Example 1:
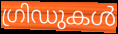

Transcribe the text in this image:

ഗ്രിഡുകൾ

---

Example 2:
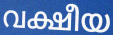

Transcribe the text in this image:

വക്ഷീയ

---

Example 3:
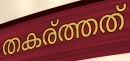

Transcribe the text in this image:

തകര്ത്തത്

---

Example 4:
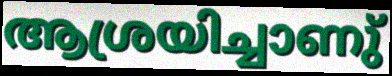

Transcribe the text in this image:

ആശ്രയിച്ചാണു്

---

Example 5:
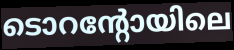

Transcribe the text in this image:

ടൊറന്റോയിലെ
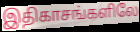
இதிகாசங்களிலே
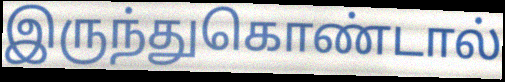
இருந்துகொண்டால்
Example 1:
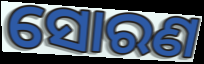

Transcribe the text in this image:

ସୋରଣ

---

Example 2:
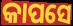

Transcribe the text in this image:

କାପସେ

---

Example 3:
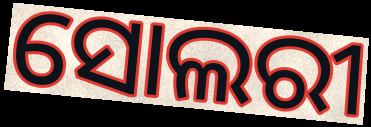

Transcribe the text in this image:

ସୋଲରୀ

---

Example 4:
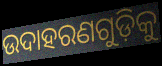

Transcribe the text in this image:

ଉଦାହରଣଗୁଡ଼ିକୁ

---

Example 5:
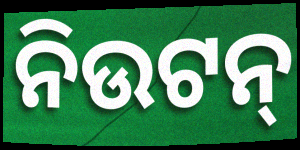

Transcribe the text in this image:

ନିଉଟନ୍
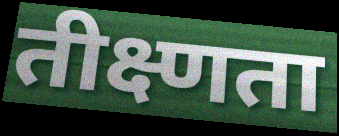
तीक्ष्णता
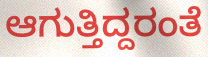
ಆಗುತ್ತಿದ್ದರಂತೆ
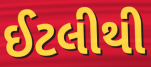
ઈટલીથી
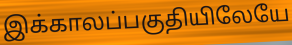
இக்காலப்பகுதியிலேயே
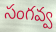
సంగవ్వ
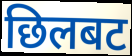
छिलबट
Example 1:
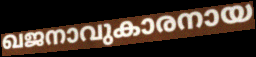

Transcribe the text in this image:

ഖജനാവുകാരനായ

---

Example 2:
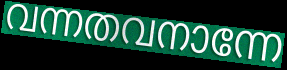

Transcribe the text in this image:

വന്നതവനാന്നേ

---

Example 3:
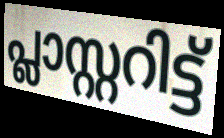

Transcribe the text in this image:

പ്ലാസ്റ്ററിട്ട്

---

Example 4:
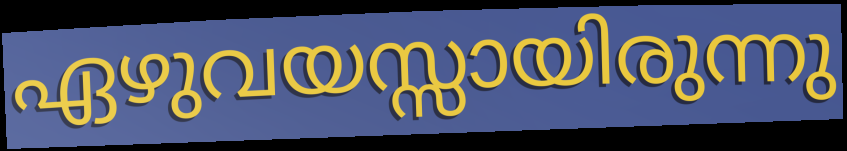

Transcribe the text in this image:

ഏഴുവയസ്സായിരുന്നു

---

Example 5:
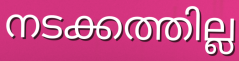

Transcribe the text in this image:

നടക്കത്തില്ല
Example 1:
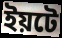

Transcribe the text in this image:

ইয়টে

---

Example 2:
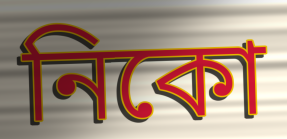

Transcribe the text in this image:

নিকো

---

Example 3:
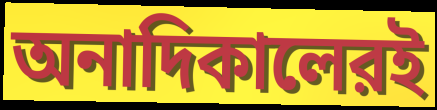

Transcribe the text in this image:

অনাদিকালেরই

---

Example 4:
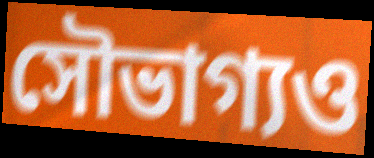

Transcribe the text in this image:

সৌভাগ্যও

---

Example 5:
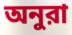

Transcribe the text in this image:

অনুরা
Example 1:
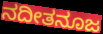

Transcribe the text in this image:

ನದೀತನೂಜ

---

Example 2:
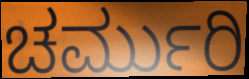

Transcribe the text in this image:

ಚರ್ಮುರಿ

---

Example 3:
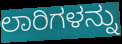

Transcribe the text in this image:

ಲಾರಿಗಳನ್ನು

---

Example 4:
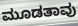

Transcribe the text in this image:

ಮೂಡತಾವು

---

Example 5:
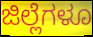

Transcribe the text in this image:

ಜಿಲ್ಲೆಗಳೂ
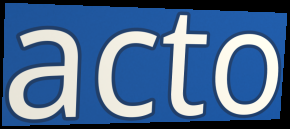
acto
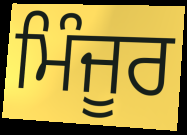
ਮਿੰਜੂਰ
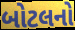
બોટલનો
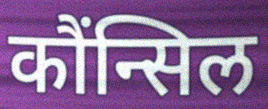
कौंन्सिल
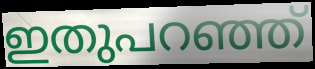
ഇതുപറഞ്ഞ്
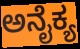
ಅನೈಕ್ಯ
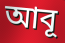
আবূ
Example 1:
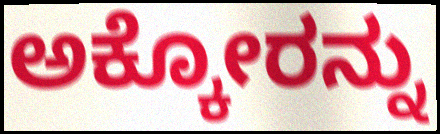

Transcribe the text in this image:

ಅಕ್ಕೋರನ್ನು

WORK ITEM:
Your copy should match the material above exactly, minus its pictures.

PROBLEM SOLUTION:
Example 1:

Transcribe the text in this image:

ഗ്രിഡുകൾ

---

Example 2:

Transcribe the text in this image:

വക്ഷീയ

---

Example 3:

Transcribe the text in this image:

തകര്ത്തത്

---

Example 4:

Transcribe the text in this image:

ആശ്രയിച്ചാണു്

---

Example 5:

Transcribe the text in this image:

ടൊറന്റോയിലെ
இதிகாசங்களிலே
இருந்துகொண்டால்
Example 1:

Transcribe the text in this image:

ସୋରଣ

---

Example 2:

Transcribe the text in this image:

କାପସେ

---

Example 3:

Transcribe the text in this image:

ସୋଲରୀ

---

Example 4:

Transcribe the text in this image:

ଉଦାହରଣଗୁଡ଼ିକୁ

---

Example 5:

Transcribe the text in this image:

ନିଉଟନ୍
तीक्ष्णता
ಆಗುತ್ತಿದ್ದರಂತೆ
ઈટલીથી
இக்காலப்பகுதியிலேயே
సంగవ్వ
छिलबट
Example 1:

Transcribe the text in this image:

ഖജനാവുകാരനായ

---

Example 2:

Transcribe the text in this image:

വന്നതവനാന്നേ

---

Example 3:

Transcribe the text in this image:

പ്ലാസ്റ്ററിട്ട്

---

Example 4:

Transcribe the text in this image:

ഏഴുവയസ്സായിരുന്നു

---

Example 5:

Transcribe the text in this image:

നടക്കത്തില്ല
Example 1:

Transcribe the text in this image:

ইয়টে

---

Example 2:

Transcribe the text in this image:

নিকো

---

Example 3:

Transcribe the text in this image:

অনাদিকালেরই

---

Example 4:

Transcribe the text in this image:

সৌভাগ্যও

---

Example 5:

Transcribe the text in this image:

অনুরা
Example 1:

Transcribe the text in this image:

ನದೀತನೂಜ

---

Example 2:

Transcribe the text in this image:

ಚರ್ಮುರಿ

---

Example 3:

Transcribe the text in this image:

ಲಾರಿಗಳನ್ನು

---

Example 4:

Transcribe the text in this image:

ಮೂಡತಾವು

---

Example 5:

Transcribe the text in this image:

ಜಿಲ್ಲೆಗಳೂ
acto
ਮਿੰਜੂਰ
બોટલનો
कौंन्सिल
ഇതുപറഞ്ഞ്
ಅನೈಕ್ಯ
আবূ
Example 1:

Transcribe the text in this image:

ಅಕ್ಕೋರನ್ನು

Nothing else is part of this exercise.